- **TO DO**
• a. In the note on Barrett and Montgomery reduction, which two operations approximate the value of ⌊a/q⌋?
• b. Carry on the note on Barrett and Montgomery reduction from its last sentence.

[PASSAGE FOR REVIEW]

Barrett Reduction and Montgomery Reduction

Oct 31, 2022 4 min read Note

Given a variable $a$ and a prime number $q$, we want to securely compute $a \text{ mod } q$.

The Barrett reduction is usually used in addition.

The Montgomery reduction is usually used in multiplication and reduction.

Barrett Reduction

For unsigned variable $a$, we use the formula:

$$ a \text{ mod }q = a - \lfloor a/q \rfloor \cdot q $$

We approximate the value $\lfloor a/q \rfloor$ by multiplication and shift, which is much cheaper.

[/PASSAGE FOR REVIEW]
[DATASET ENTRIES]

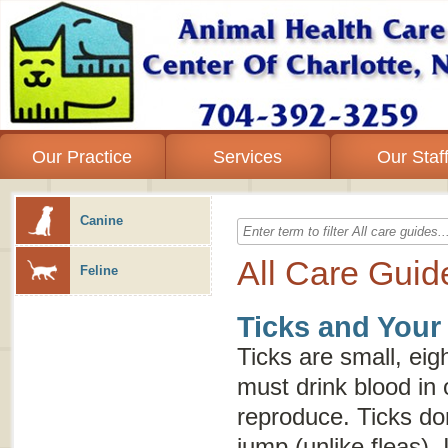
Our Practice
Services
Our Staf
Canine
All Care Guid
Feline
Ticks and Your
Ticks are small, eig
must drink blood in 
reproduce. Ticks don
jump (unlike fleas). 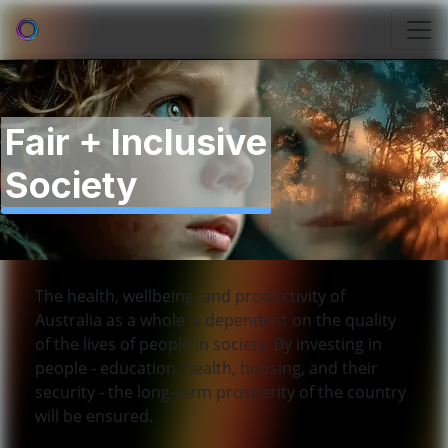
Fair + Inclusive
Society
The health, wellbeing, and productivity of
Australia as a whole is dependent on the quality
of the lives of people in society. By investing in
people - education, health, housing, and their
security - the long-term prosperity of the country
will be ensured.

[/DATASET ENTRIES]

- **ANSWER SECTION**
• a. Multiplication and shift.

• b.
$$ \lfloor a/q \rfloor \approx \lfloor a \cdot \lfloor 2^k/q \rfloor / 2^k \rfloor $$

One can pre-compute $\lfloor 2^k / q \rfloor$ , and the operation $\lfloor \cdot /2^k \rfloor$ is just a $k$ bit shift. That is,

$$ a \text{ mod }q \approx a - (( a \cdot \lfloor 2^k/q \rfloor ) \gg k) \cdot q $$

For signed variable, we use

$$ a \text{ mod }q = a - \lfloor a/q \rceil \cdot q \approx a - \lfloor a \cdot \lfloor 2^k/q \rceil / 2^k \rceil \cdot q $$

Note that the operation $\lfloor \cdot /2^k \rceil$ is equal to $(\cdot + 2^{k-1}) \gg k$, so we derive

$$ a \text{ mod }q \approx a - (( a \cdot \lfloor 2^k/q \rceil + 2^{k-1} ) \gg k) \cdot q $$

The Barrett reduction formula is just an approximation, so there is a limited range for the input variable.

Algorithm (Unsigned)

Given $a, q$, output approximation of $n,r$ such that $a = nq + r$.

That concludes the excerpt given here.